McDougall, a supporter of non-APRs on the board in the Society e-group on governance, reiterated his view that the entire board of PRSA appears to be in violation of the ?Usage Guidance? of the Universal Accreditation Board because it has used APR for "competitive purposes" (eliminating competition from 80% of the members).

UAB is supposed to remove APR from anyone who does that but UAB chair Anne Dubois has said "competition' only refers to competition for jobs and accounts.

Lauri-Ellen Smith, special assistant to the sheriff in Jacksonville and chair of the PA & Government Section, said later in the meeting that her "credibility goes up" whenever she mentions her APR in a business situation.

"APR shows I'm committed to my profession," she said.

Such remarks could be interpreted as using APR in a competitive business situation.

McCullough Sees "Emperor's Clothes"

Daryl McCullough, CEO of Paine PR, Irvine, Calif., said it was about time for someone to tell the Assembly the truth about itself, just like the boy who told the emperor "he had no clothes."

"This Assembly is in crisis of relevance," he said.

"To have 16,000 of your own members disenfranchised is not something to be proud of but to be embarrassed by. You have shown yourself to be an insular group."
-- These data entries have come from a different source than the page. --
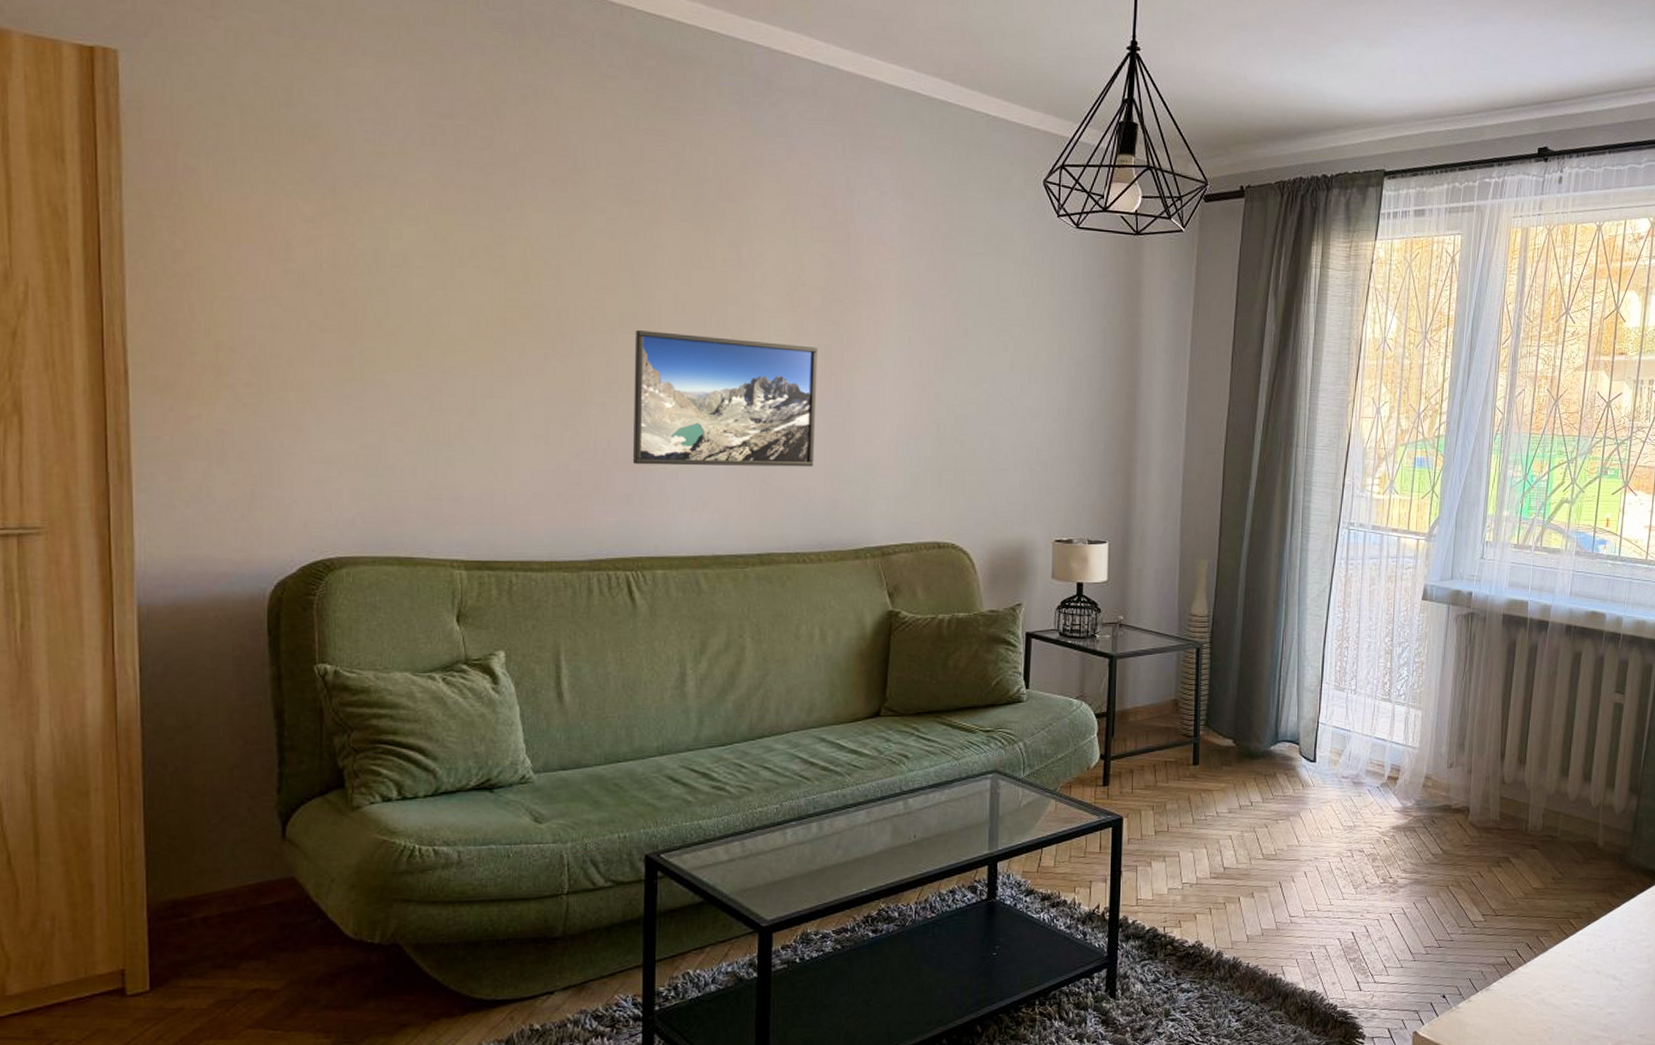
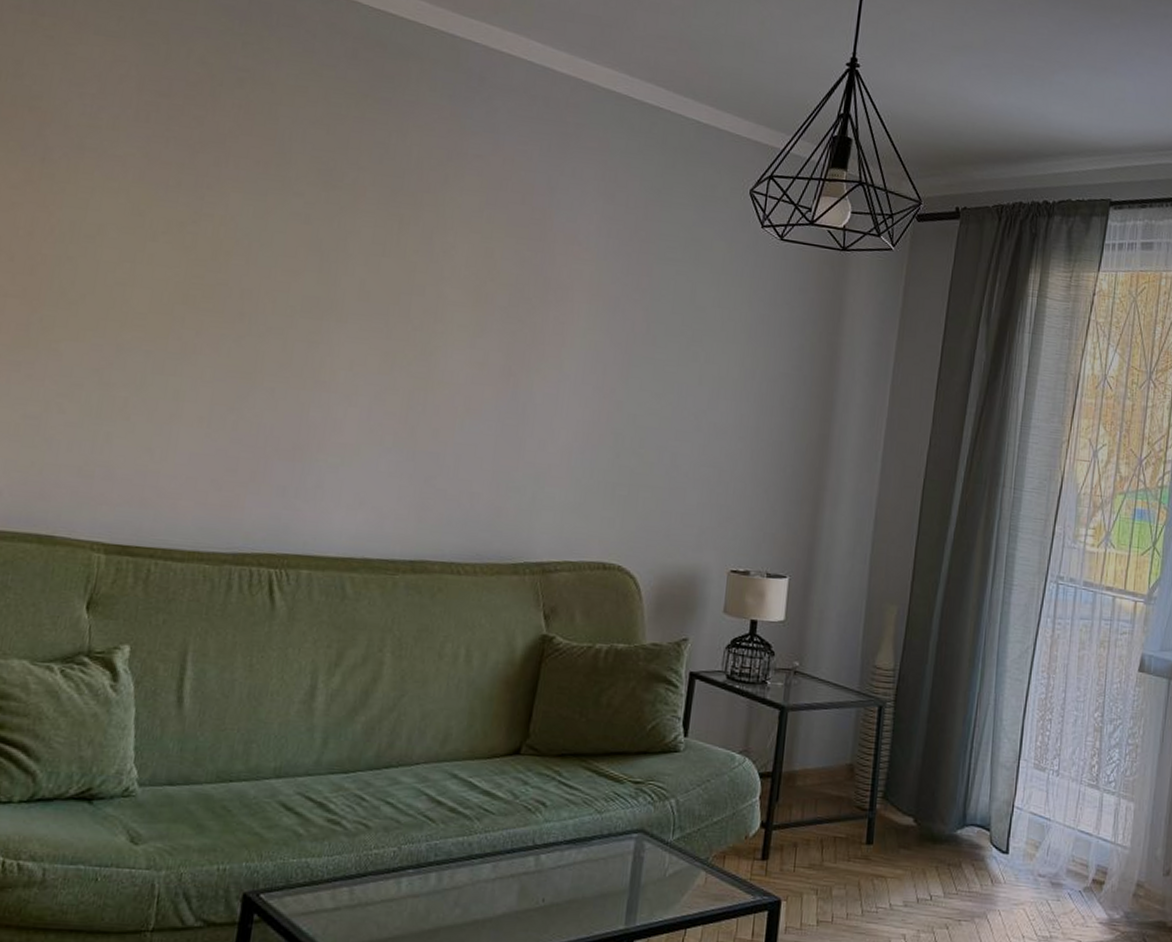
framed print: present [633,330,818,468] -> none [294,316,500,471]

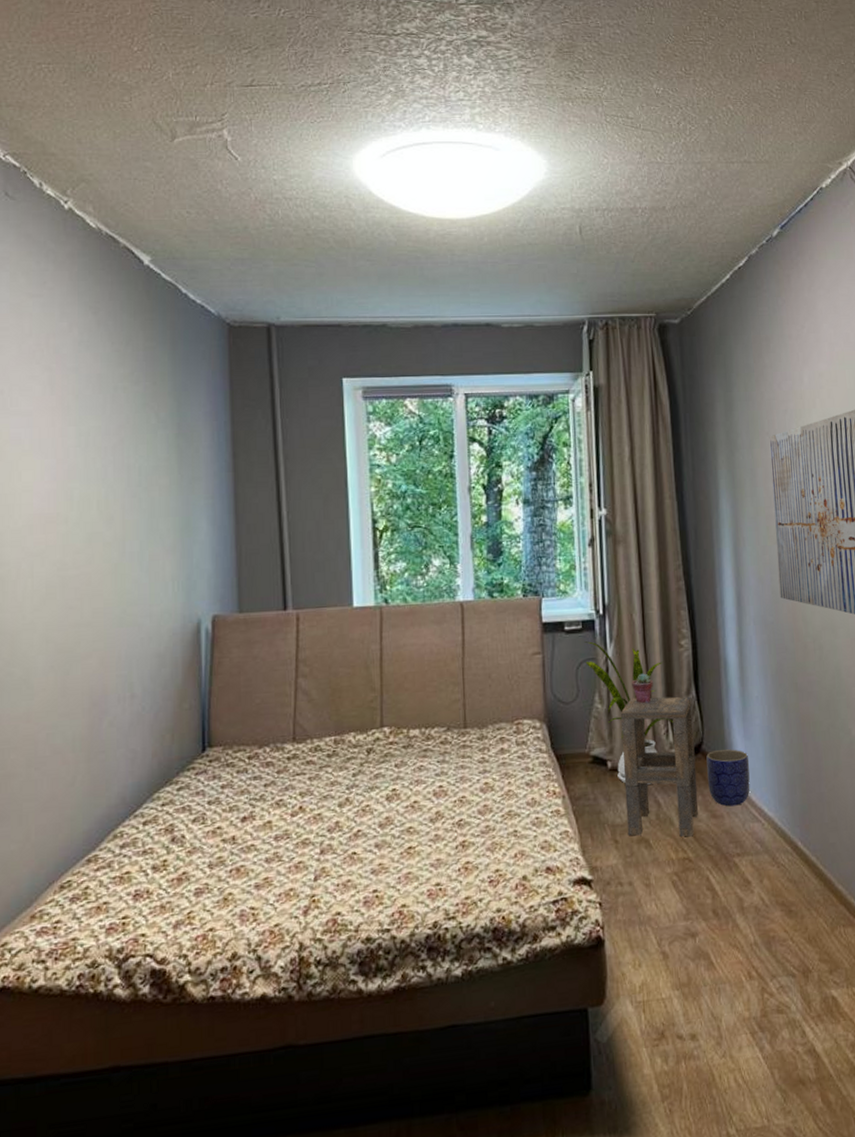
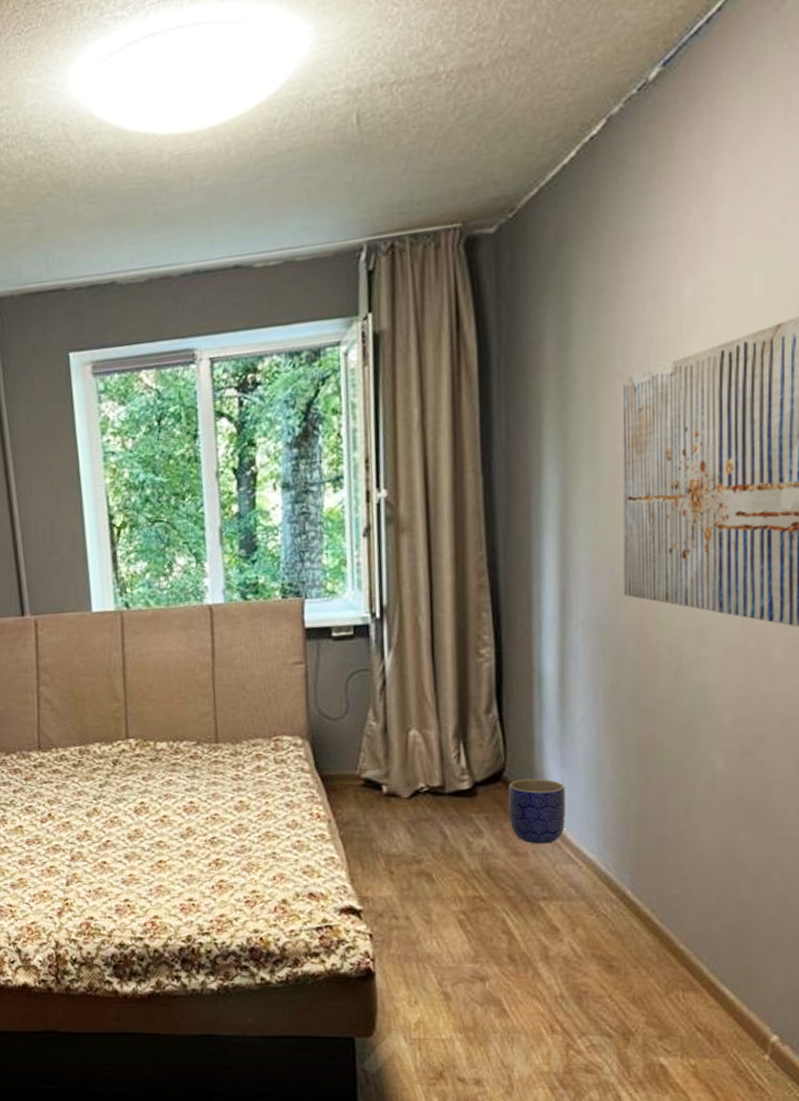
house plant: present [584,641,674,784] -> none [356,649,468,813]
side table: present [621,696,699,837] -> none [400,714,496,874]
potted succulent: present [632,673,653,703] -> none [415,687,442,722]

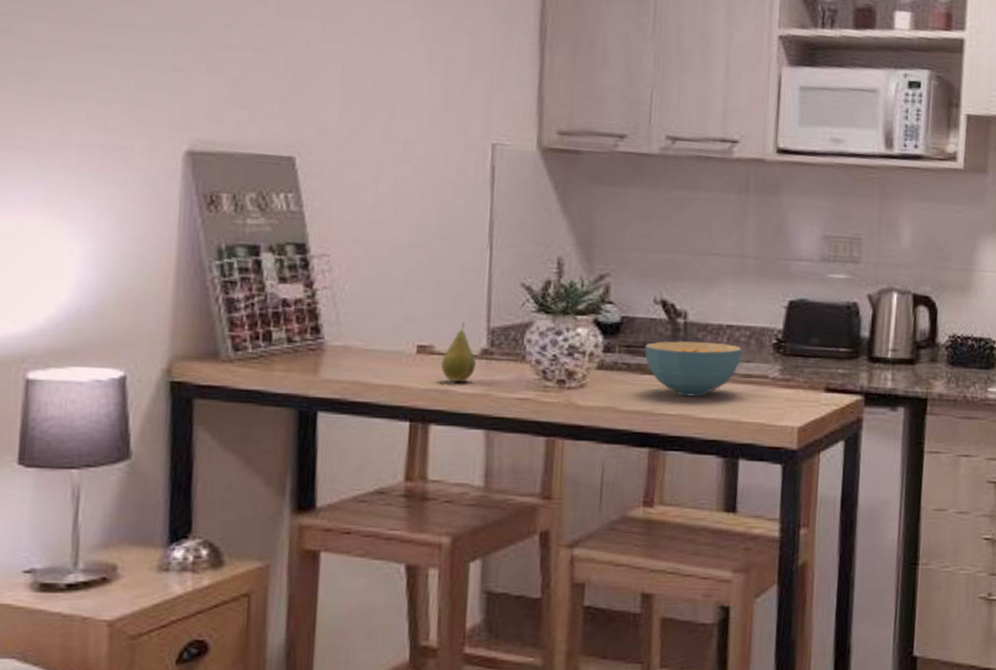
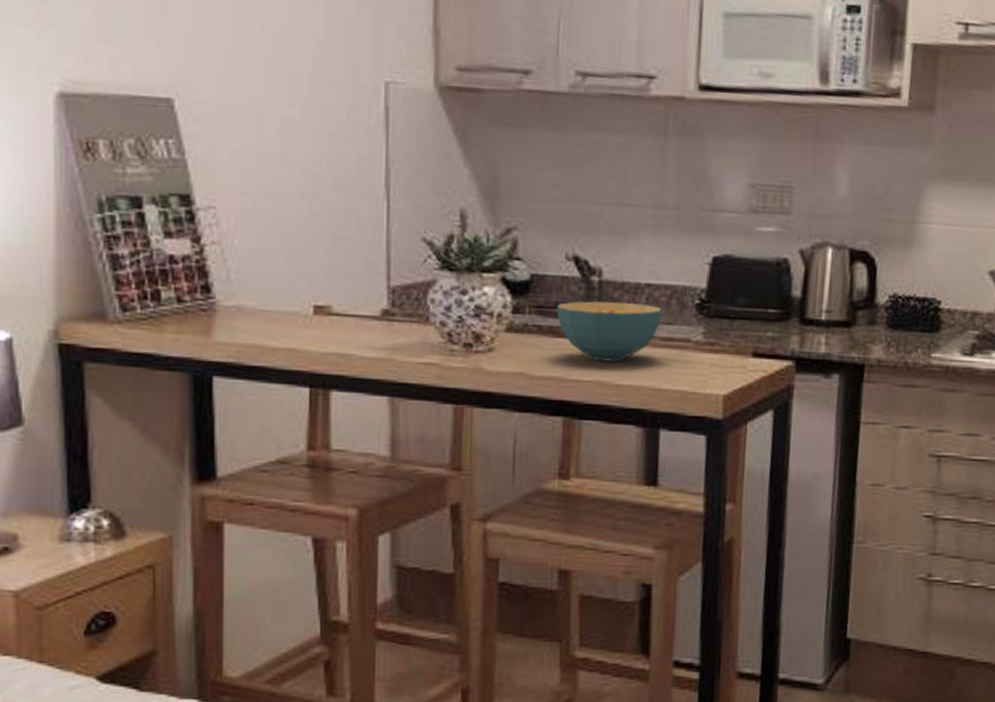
fruit: present [440,322,476,382] -> none [339,281,376,345]

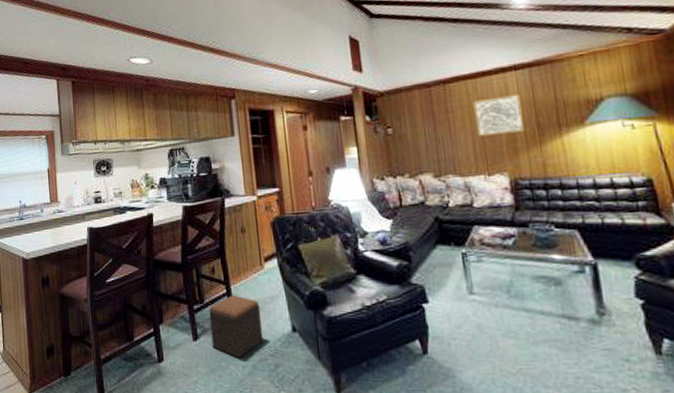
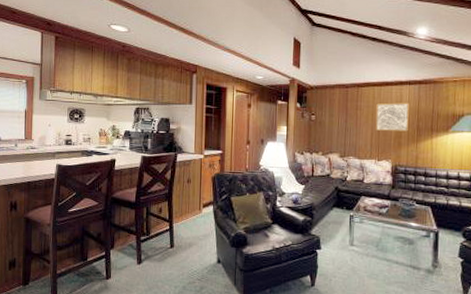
footstool: present [209,295,264,357] -> none [152,231,195,279]

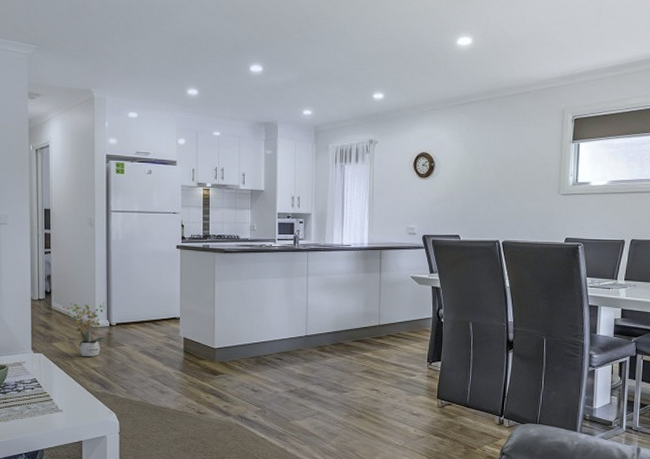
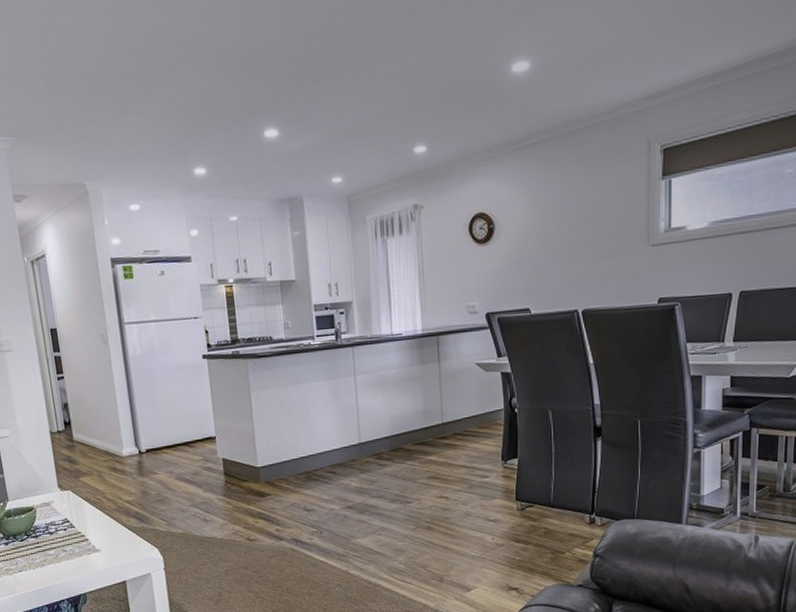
potted plant: present [63,302,109,357] -> none [85,428,141,490]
McCullough said his firm has 85 staffers and he does not look for APRs.

In fact, he said, APRs perform less well than non-APRs.

During a discussion on the future of APR, one delegate said that since the current test seems to target junior PR people (21 chapters of two college textbooks are recommended as study materials), there might be two levels of APR, a "junior APR" for newcomers and a "senior APR" for those further up their career ladders.